Narrowest home in NYC is just over 8ft inside & sold for $3.25M

8ft 4in is the widest interior space to be precise.

Pics at link

The narrowest house in Europe is just 2m wide. Another Amsterdam contender is just one metre wide, but widens out to the back.

Meanwhile, $3.2 million buys you this home in North Dakota.

Pity about the commute.

Or you could buy six parking spaces in London, with a bit of change left over. (£300k = about $470k)

Or all of Detroit.

The littlest house in Great Britain is 6 feet wide, 10 feet deep, and a little over 10 feet high, with 2 “floors”.

I’ve been in that. It’s *really *tiny. Really really tiny. The pics of the house in the OP make it look a lot bigger inside than it sounds. Four floors and a backyard.

And have you seen these tiny little things? For the little trailer houses my level of WANT is up to eleven…

Yeah, the pictures do make the house in the OP look remarkably livable. I mean, 990 square feet isn’t that small, but spread out over four floors it does seem a bit claustrophobic. Very pretty and clean-looking inside.

Tiny House (video).

I’ve been in the Great Britain house, too, back in 2004. I spent a month in the UK just touring, and Conwy was one of the places I went.

True, but I’d like to see what it looks like with furniture and stuff in it.

This building: http://www.canadacool.com/COOLFACTS/BRITISH%20COLUMBIA/VancouverNarrowestBuilding.html (which used, at least, to house apartments) is just 6’ (1.8 m) wide and is supposedly the narrowest building in the world.

After reading this, I feel much better about paying significantly less than $3.25 million for my home in NYC, which is significantly wider than eight feet.

I’ve been there, too. Conwy is one of my favorite places in the world. When I sell my Manhattan apartment for a lot less than $3.25M, I’d love to get a place in Conwy.

It’s lovely though! And it has a garden!

Honestly, to those of us used to London flats, it doesn’t even look that narrow.

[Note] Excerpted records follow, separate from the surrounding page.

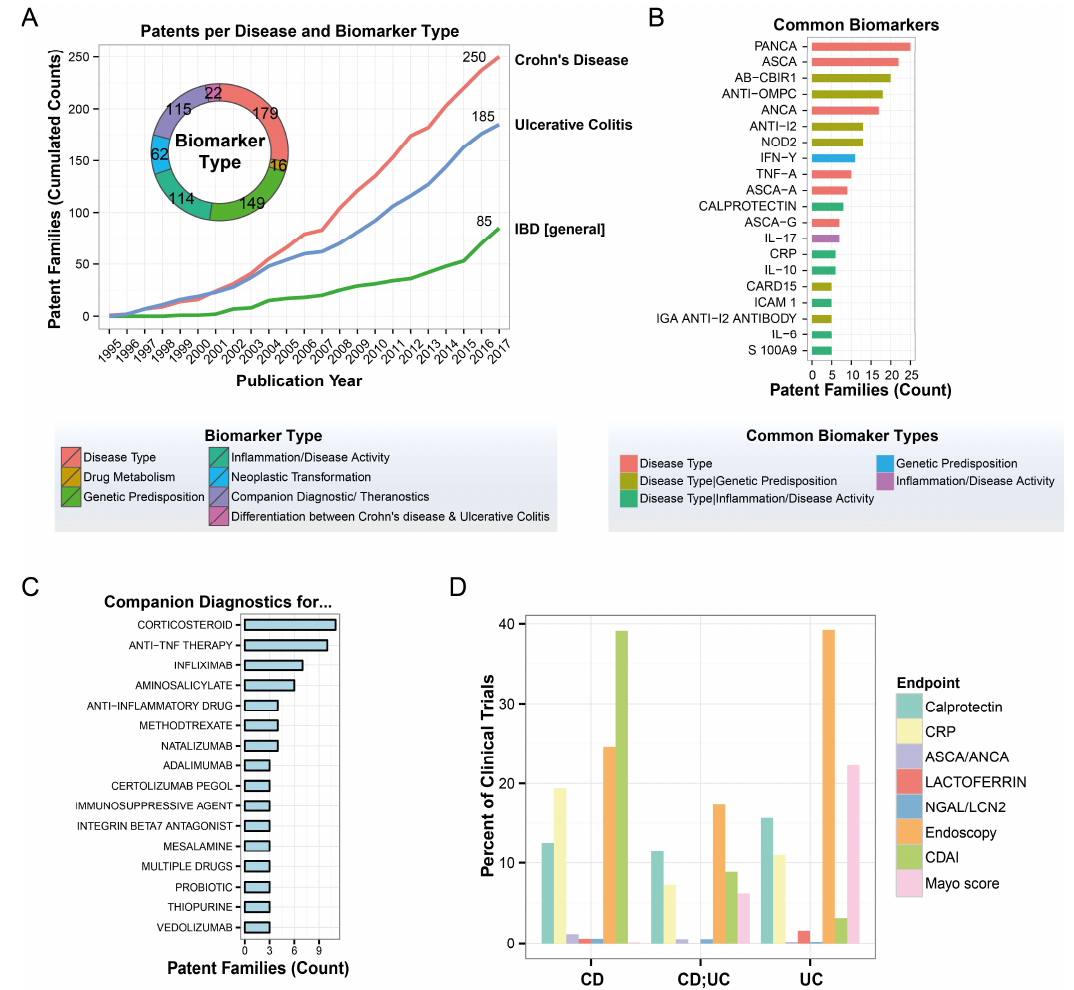
Figure 2. Patent survey for IBD biomarkers. ( A ) Development of IBD biomarker patents over the last two decades. A worldwide IBD patent search for the last 20 years was conducted by using the Questel Orbit database. Cumulative numbers of patent families for CD, UC, and general IBD over time are shown in the line chart. The donut chart shows the current breakdown of number of patents by biomarker type. Note that a patent family can be associated with more than one disease and biomarker type. ( B ) Top 20 IBD biomarker patent families. The color code shows the commonly associated disease pattern for each biomarker. Note that some biomarkers appear in different variations (e.g., ANCA (PANCA, PERINUCLEAR ANTI-NEUTROPHIL CYTOPLASMIC ANTIBODY; ANCA, ANTI-NEUTROPHIL CYTOPLASMIC ANTIBODY) and ASCA (ASCA, ANTI-SACCHAROMYCES CEREVISIAE ANTIBODY; ASCA-A, ANTI-SACCHAROMYCES CEREVISIAE ANTIBODY-IMMUNOGLOBULIN; ASCA-G, ANTI-SACCHAROMYCES CEREVISIAE ANTIBODY-IMMUNOGLOBULIN G)). ( C ) Number of patent families disclosing companion diagnostics biomarkers for IBD treatments. ( D ) Registered IBD clinical trials mentioning the respective endpoints (data regarding clinical trials on IBD downloaded from ClinicalTrials.gov on 15 December 2017; text search for different endpoints in trial title, description, and endpoint fields; trials classified as UC (512), CD (695), or both (191) were considered).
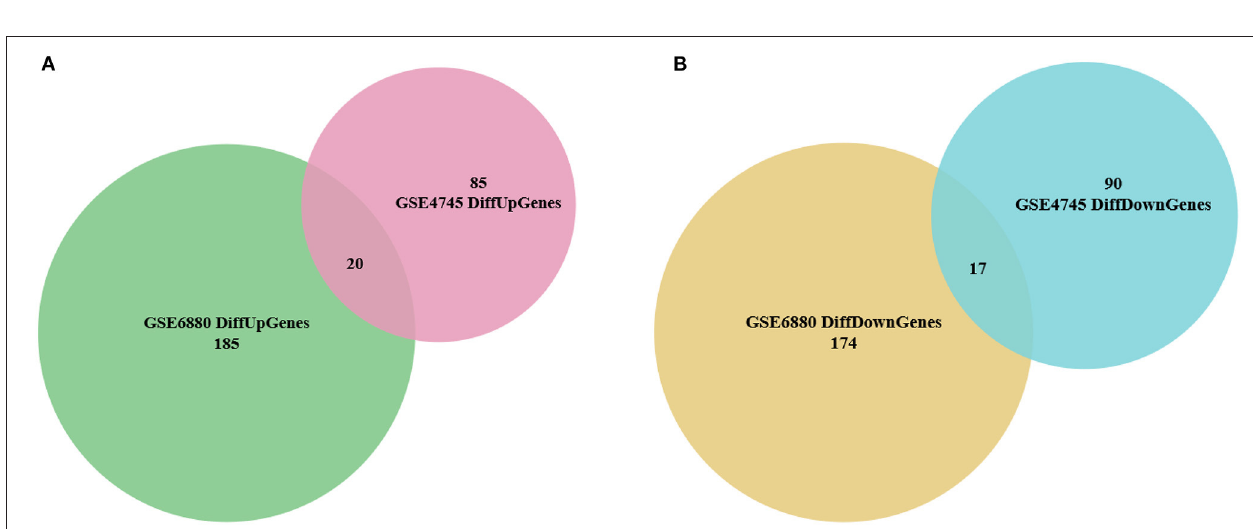
FIGURE 1 | Identification of overlapped differentially expressed genes (DEGs) between normal and diabetic heart samples in datasets GSE4745 and GSE6880. (A) Venn diagram of 20 overlapped up-regulated genes in GSE4745 and GSE6880. (B) Venn diagram of 17 overlapped down-regulated genes in GSE4745 and GSE6880.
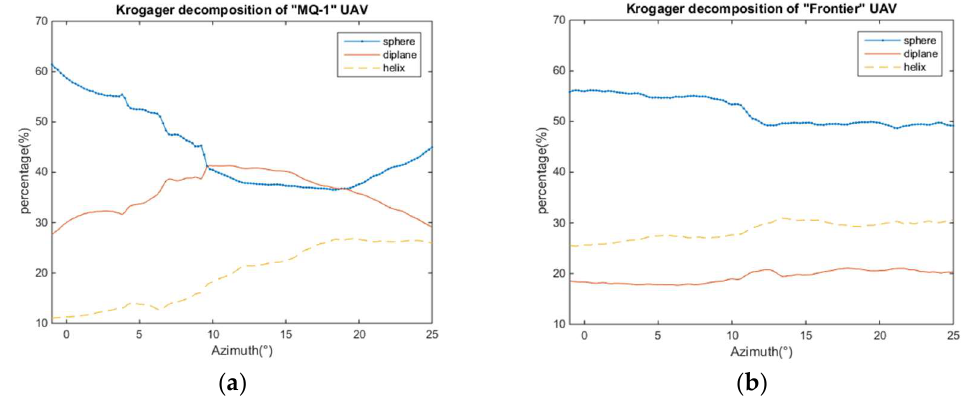
Figure 12. The proportions of the scattering mechanisms of Krogager decomposition of “MQ-1” and “Frontier” UAVs. ( a ) “MQ-1” UAV; ( b ) “Frontier” UAV.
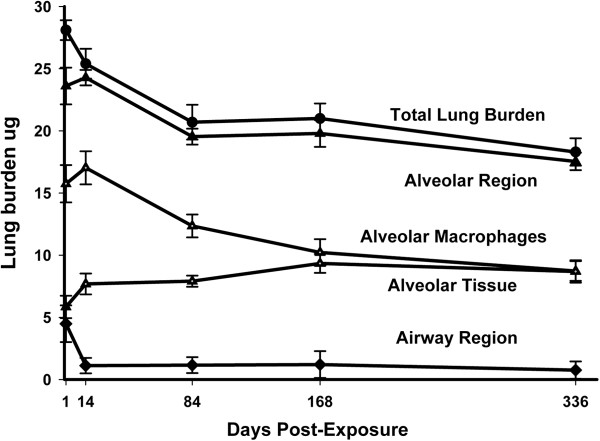
Changes in the distribution of MWCNTs in the lungs after inhalation exposure to MWCNTs. Changes in the lung burden are given for total lung burden, the airway region and the alveolar region. Burden in the alveolar region is further subdivided into that present in alveolar macrophages and that in alveolar tissue (including MWCNTs in subpleural alveolar tissue). Between day 1 and 14 days post-exposure the burden in the airway region rapidly declined to a near steady level for the remainder of the post-exposure period. The burden in the alveolar region paralleled the total lung burden with the small difference being due to that present in the airway region. Burden in alveolar macrophages was initially 3 fold higher than burden in the alveolar tissue but was nearly equal by 336 days post-exposure as the burden in alveolar macrophages declined and the burden in alveolar tissue increased. Data Mean ± S.E., N = 5.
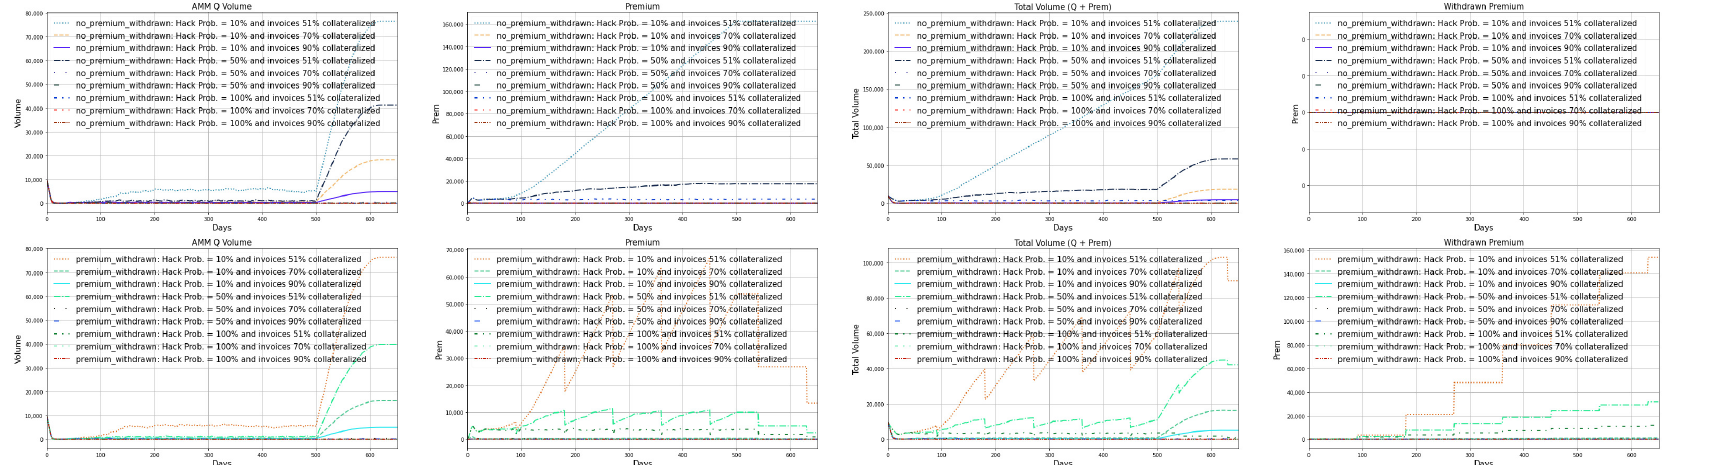
Figure A16. rkAMM Curves from simulation of hack scenario and 90 days of withdrawal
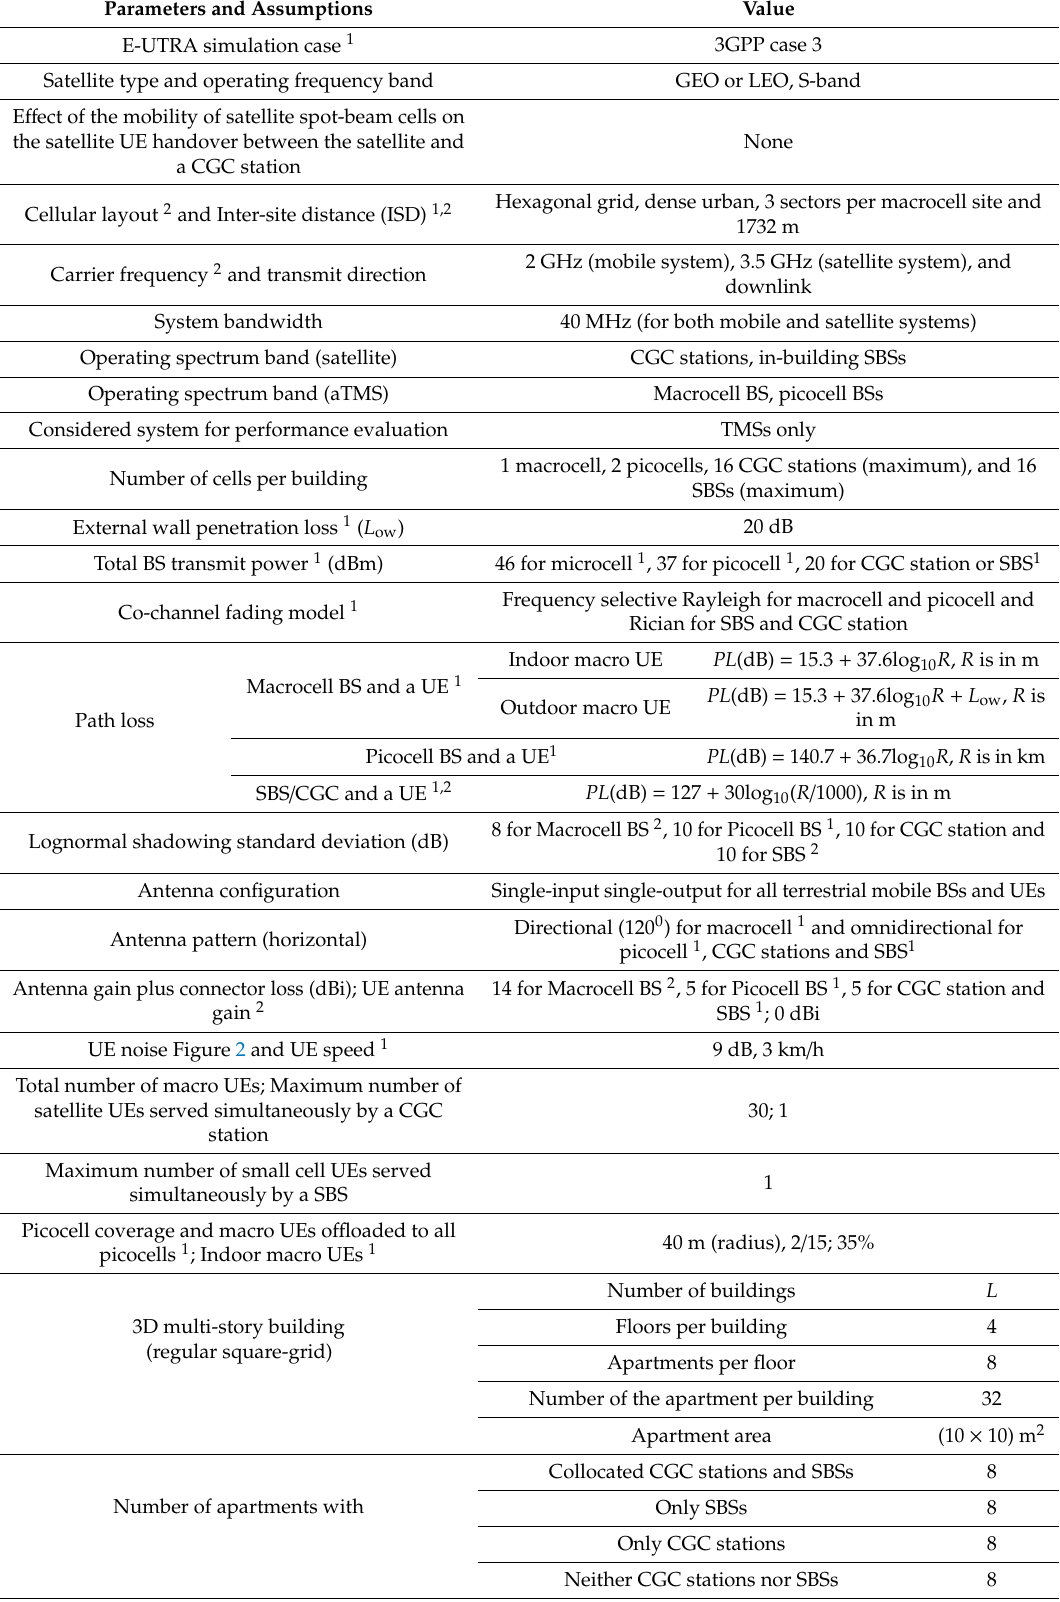
Table 1. Default parameters and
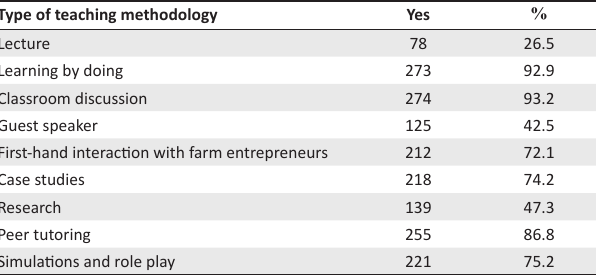
TABLE 4: Teaching methods in Folk Development Colleges ( N = 294). Type of teaching methodology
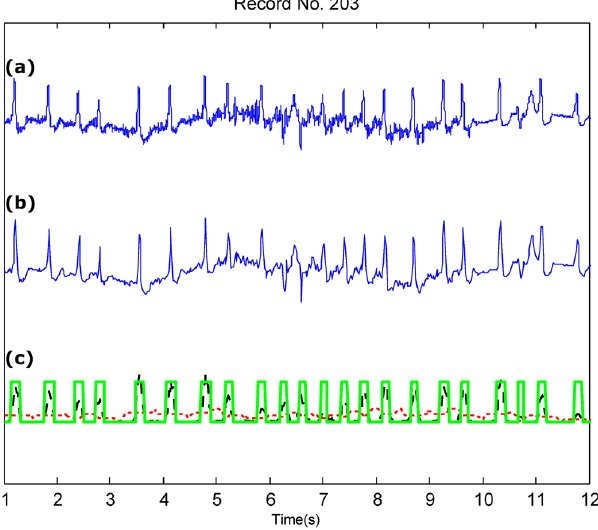
Figure 4. QRS detection over Record 203 of the MIT-BIH Arrhythmia Database with severe baseline drift and noise. ( a ) Original ECG signal ( b ) Compressed ECG signal using Method III ( c ) Compressed ECG signal using Method III with adaptive thresholding and detected QRS complexes (green blocks). Signal amplitudes have been manipulated to fit all signals in one figure. Here, the red dotted line represent the first moving average where the black dashed line represents the second moving average.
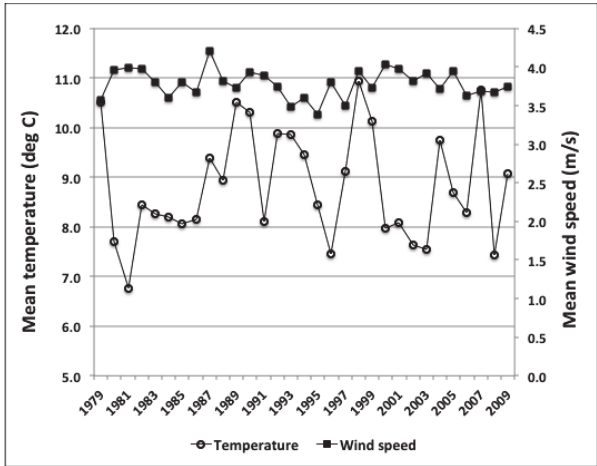
Fig. 3. Mean temperature and mean wind speed for the pe- riod 1 June to 31 August for the study region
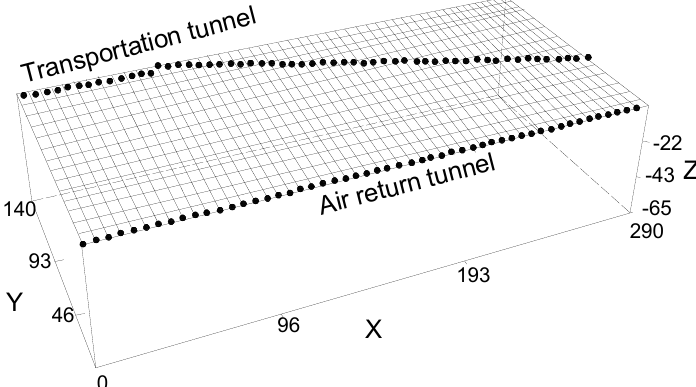
Figure 4. 3D mesh generation and electrode distribution.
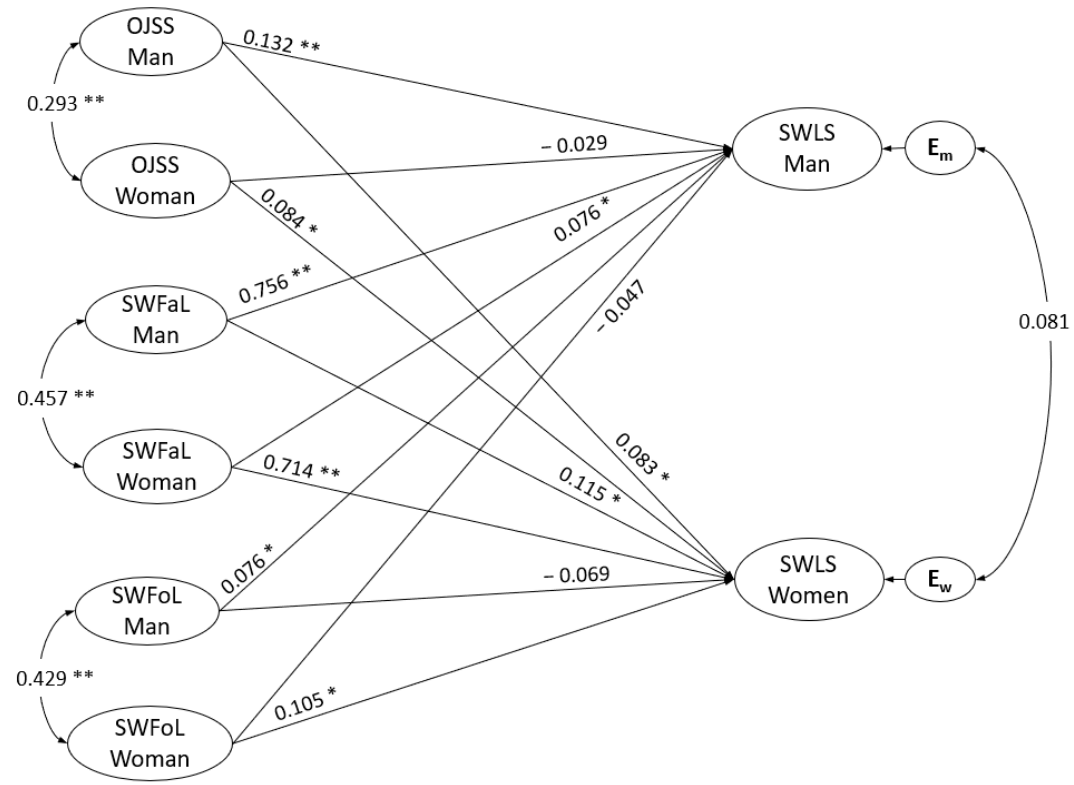
Figure 2. Actor–partner interdependence model of the e ff ect of Overall Job Satisfaction Scale (OJSS), Satisfaction with Family Life (SWFaL) and Satisfaction with Food-related Life (SWFoL) on Satisfaction with Life (SWLS) in dual-earner couples. Em and Ew: residual errors on SWLS for the man and woman, respectively. * p < 0.05, ** p < 0.01. The control for the e ff ects of number of children and family socioeconomic status on the dependent variables of the members of the couple (SWLS) was not shown in the path diagram, so as not to overload the figure.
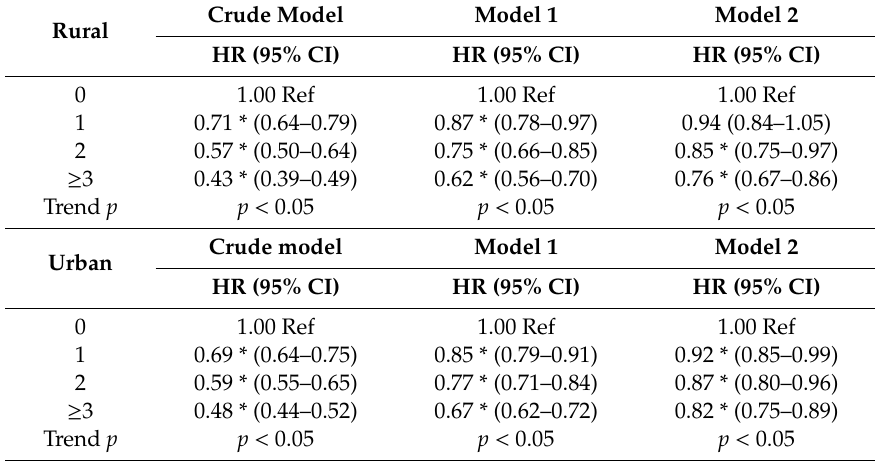
Table 2. HRs for participation in one, two, and three or more di ff erent types of organizations.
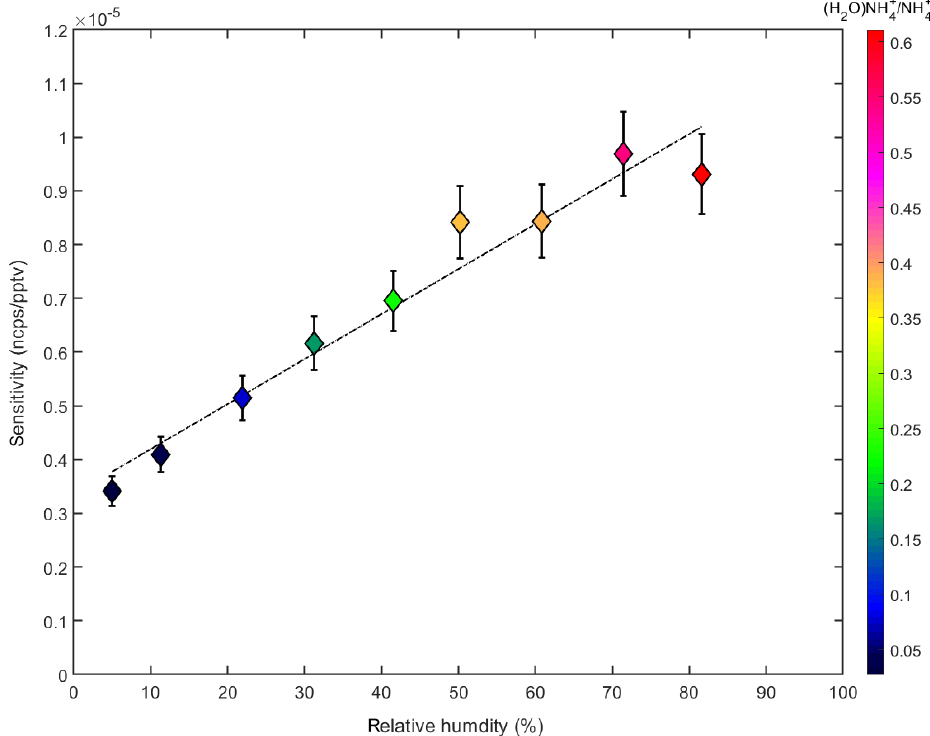
Figure 5. Dependency of the ammonia sensitivity as a function of the relative humidity (%). A linear increase with relative humidity is observed, which tracks an increase in the ratio of the (H 2 O)NH +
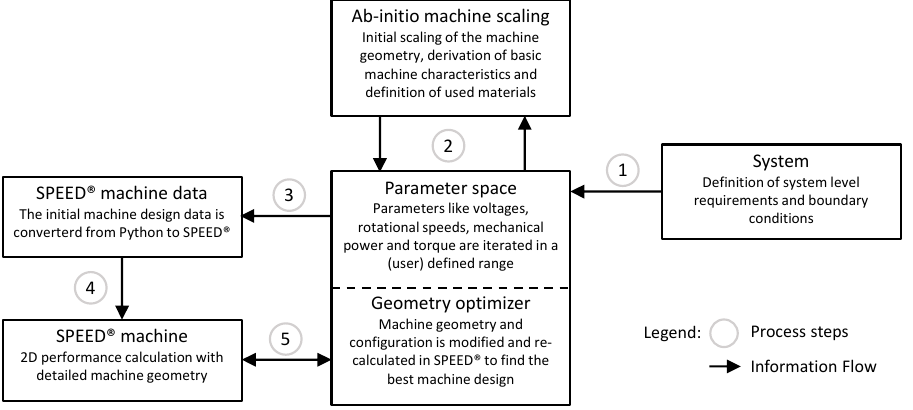
Figure 27. Basic electric machine design scheme.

The OP may be the narrowest house in NYC, but I may have been in the narrowest apartment. It was so narrow, you could sit on the sofa and touch the opposite wall with your feet. It had the type of restroom and kitchen you’d find in airplanes (plus a tiny shower). The apartment was originally a hallway, and like the OP, was in the West Village (I believe Perry Street).